Robert M. Wright

Robert Marr "Bob" Wright

Undated photograph
Born (1840-09-02)September 2, 1840
Bladensburg
Prince George's County
Maryland, USA
Died January 4, 1915(1915-01-04) (aged 74)
Dodge City, Kansas
Resting place Maple Grove Cemetery in Dodge City
Nationality American
Occupation Businessman and politician
Spouse(s)

Four wives:
(1) Alice J. Armstrong Wright (married 1859-1892, her death)
(2) Missing
(3) Carrie De Voe Davis (married March 1, 1897 Kansas City, Jackson County, Missouri, Divorced 1898)[1][2]

(4) Sallie Olive Ivens Wright (married c. 1907-1915, his death)
Children

From first marriage:
Robert Henry Wright (1860-1915)
Clara Belle H. Wright (1862-1882)
Elias Nelson Wright (1865-1902)
James Edward Wright (1867-1889)
Charles D. Wright (1870-1912)
Lucille Mittie Wright (1877-1905
From fourth marriage:

Connor R. Wright (1908-1970)

### INPUT DATA

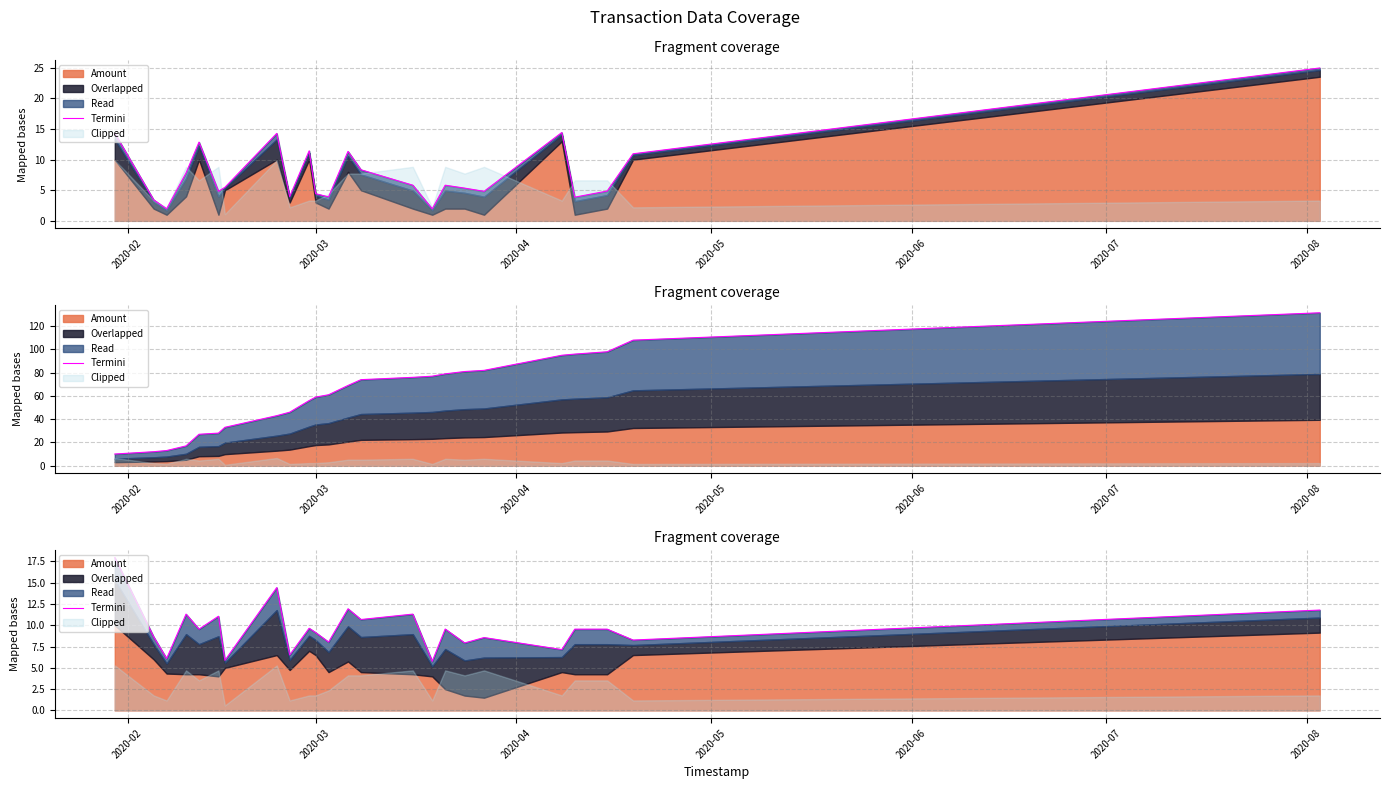

What is the value of the 15th point from the left?

11.3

### GOAL OF THE EXERCISE
According to the profile of Robert M. Wright, where is he buried?

### EXERCISE RESPONSE
Maple Grove Cemetery in Dodge City.